O Gê é um corvo. Não sei que tipo de atração o liga a mim. O fato é que passado algum tempo ele reaparece no lugar de sempre de onde parece me olhar diretamente. Na verdade trocamos olhares. Eu até que disfarço, mas não o perco de vista. Talvez veja nesse corvo um pouco daquele corvo de Poe. O Gê tem o jeito de quem retorna de lugares sombrios para me dar conta de que a vida é breve e nenhuma esperança poderá me salvar.
Minha mãe não gostava de corvos, animais que considerava agourentos. Os corvos, dizia ela, têm ligação direta com a morte. Na verdade são mensageiros da morte. Não se lembra do acontecido ao seu Otávio? - perguntava ela.
De fato o caso do seu Otávio fora bastante estranho. Seu Otávio, nosso vizinho, enlouquecera. Mas, não era desses loucos agressivos, violentos. Seu Otávio tornou-se um louco manso cuja loucura se manifestava nas pequenas coisas. Aquele hábito, por exemplo, de esperar que a mulher dormisse para, depois, enfiar alguns sapos debaixo das cobertas. A mulher era acordada pelo contato dos sapos com seu corpo e erguia-se da cama aos gritos, desesperada. Seu Otávio, sentado numa cadeira no canto do quarto observava a cena, indiferente, ausente. Era amigo dos sapos,sempre tinha um ou dois dentro dos bolsos da calça.

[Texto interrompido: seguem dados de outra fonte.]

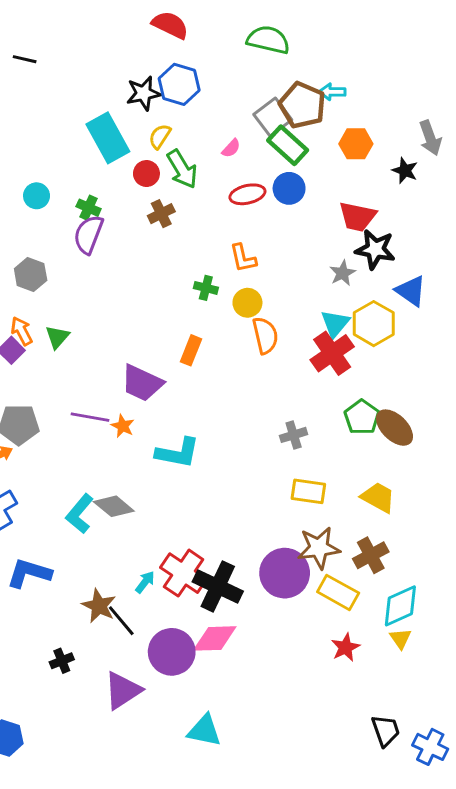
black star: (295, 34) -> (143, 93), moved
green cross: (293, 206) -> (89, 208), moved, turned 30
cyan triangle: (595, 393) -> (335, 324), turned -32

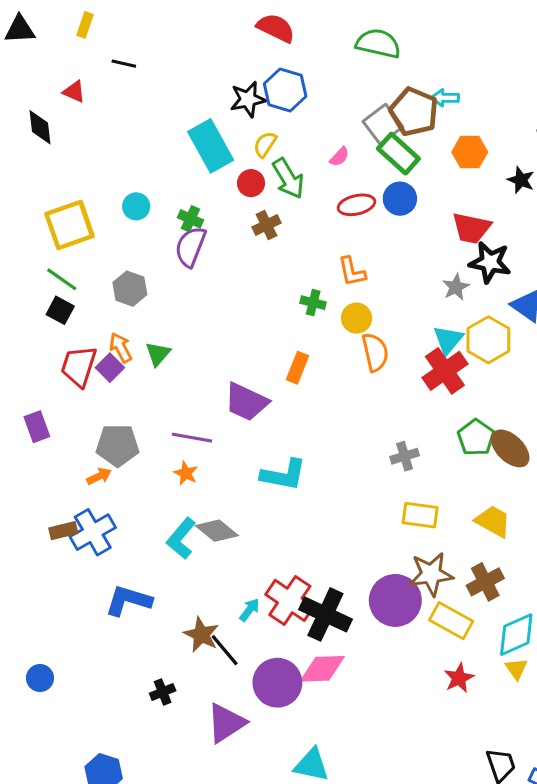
orange star: (123, 426) -> (186, 473), moved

Certo dia apareceu na casa do seu Otávio um corvo. Entre o louco e o animal estabeleceu-se estranha relação. O corvo meteu-se dentro da casa e seguia seu Otávio como se fora animal de estimação. A curiosidade dos habitantes do lugarejo foi despertada quando seu Otávio saiu à rua, tendo atrás de si o corvo que parecia vigiá-lo.
A inusitada situação do corvo que seguia seu Otávio durou um dia e uma noite. Na madrugada seu Otávio faleceu e o corvo partiu. Durante mais de um semana pessoas reuniram-se na casa da viúva para rezar pela alma do falecido que supunham ter ido para o inferno, afinal era incomum receber aviso da morte trazido por um corvo.
Em Seattle, nos EUA, uma pesquisadora estuda a relação dos corvos com a morte. Valendo-se da ajuda de outras pessoas ela alimenta corvos numa praça, habituando-os a aparecer nela para comer. Enquanto os corvos comem um cúmplice se aproxima trazendo nas mãos uma ave empalhada. Um pombo empalhado desperta reação de uns poucos corvos que atacam o cúmplice. Entretanto, caso a ave morta seja um corvo, os animais que comem param de comer e atacam, em bando, o cúmplice. A pesquisadora supõe que os corvos observam atentamente os seus mortos, talvez pela necessidade de aprender sobre as circunstâncias da morte dele. Este comportamento é raro em animais como é o caso dos elefantes. Há pouco tempo noticiou-se que a família de um elefante parara num acampamento para acariciar as presas do parente que desapareça a já algum tempo.
Enquanto escrevia o Gê foi-se embora. Não sei quando reaparecerá por aqui. Espero que suas visitas não se relacionem com um fim próximo como aconteceu ao seu Otávio.